WHAT THE TASK REQUIRES: Write out the text of every item below word for word and line by line, leaving out the pictures.

PROVIDED RECORDS:
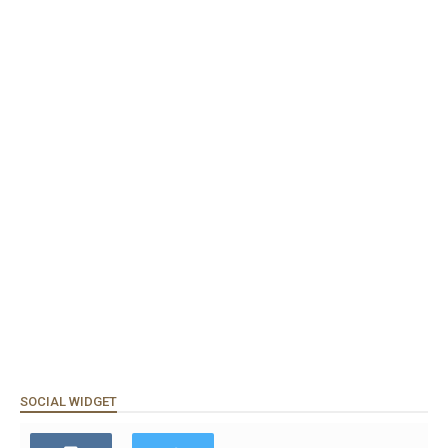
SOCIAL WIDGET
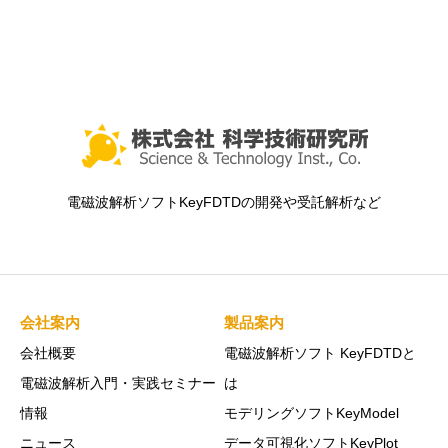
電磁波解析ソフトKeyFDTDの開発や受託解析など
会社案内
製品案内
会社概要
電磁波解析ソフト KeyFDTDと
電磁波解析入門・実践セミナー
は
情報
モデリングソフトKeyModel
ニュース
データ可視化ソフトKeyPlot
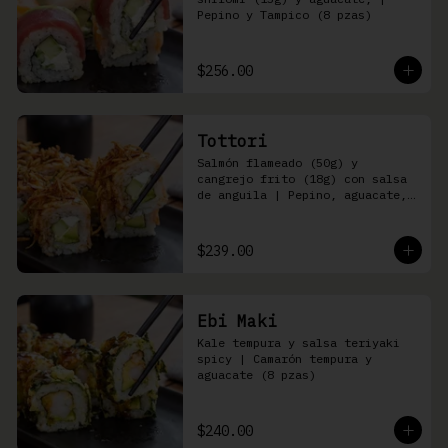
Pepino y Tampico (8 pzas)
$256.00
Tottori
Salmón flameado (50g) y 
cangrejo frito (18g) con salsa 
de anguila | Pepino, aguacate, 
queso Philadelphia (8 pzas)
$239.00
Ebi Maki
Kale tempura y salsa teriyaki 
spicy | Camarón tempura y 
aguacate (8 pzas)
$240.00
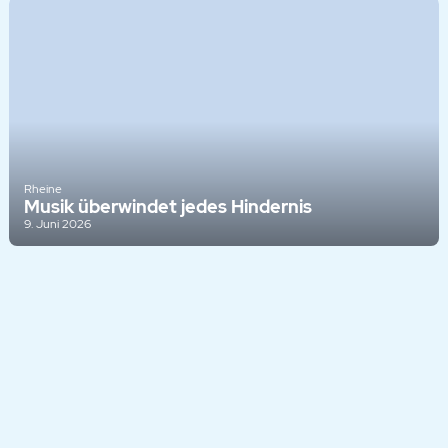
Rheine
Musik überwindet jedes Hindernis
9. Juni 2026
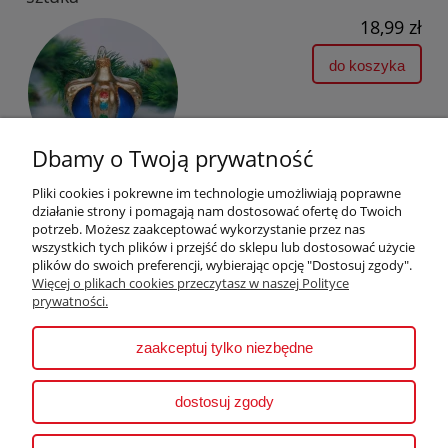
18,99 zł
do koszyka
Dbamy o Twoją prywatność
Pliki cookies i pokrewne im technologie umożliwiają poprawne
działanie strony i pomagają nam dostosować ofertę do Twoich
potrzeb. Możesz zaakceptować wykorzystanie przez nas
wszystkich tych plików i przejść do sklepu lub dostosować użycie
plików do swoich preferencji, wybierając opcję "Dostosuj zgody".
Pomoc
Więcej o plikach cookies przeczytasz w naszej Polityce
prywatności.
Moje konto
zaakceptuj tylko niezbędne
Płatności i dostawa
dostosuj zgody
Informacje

SOLVED PROBLEM:
SOCIAL WIDGET
電磁波解析ソフトKeyFDTDの開発や受託解析など
会社案内
製品案内
会社概要
電磁波解析ソフト KeyFDTDと
電磁波解析入門・実践セミナー
は
情報
モデリングソフトKeyModel
ニュース
データ可視化ソフトKeyPlot
Pepino y Tampico (8 pzas)
$256.00
Tottori
Salmón flameado (50g) y 
cangrejo frito (18g) con salsa 
de anguila | Pepino, aguacate, 
queso Philadelphia (8 pzas)
$239.00
Ebi Maki
Kale tempura y salsa teriyaki 
spicy | Camarón tempura y 
aguacate (8 pzas)
$240.00
Rheine
Musik überwindet jedes Hindernis
9. Juni 2026
18,99 zł
do koszyka
Dbamy o Twoją prywatność
Pliki cookies i pokrewne im technologie umożliwiają poprawne
działanie strony i pomagają nam dostosować ofertę do Twoich
potrzeb. Możesz zaakceptować wykorzystanie przez nas
wszystkich tych plików i przejść do sklepu lub dostosować użycie
plików do swoich preferencji, wybierając opcję "Dostosuj zgody".
Pomoc
Więcej o plikach cookies przeczytasz w naszej Polityce
prywatności.
Moje konto
zaakceptuj tylko niezbędne
Płatności i dostawa
dostosuj zgody
Informacje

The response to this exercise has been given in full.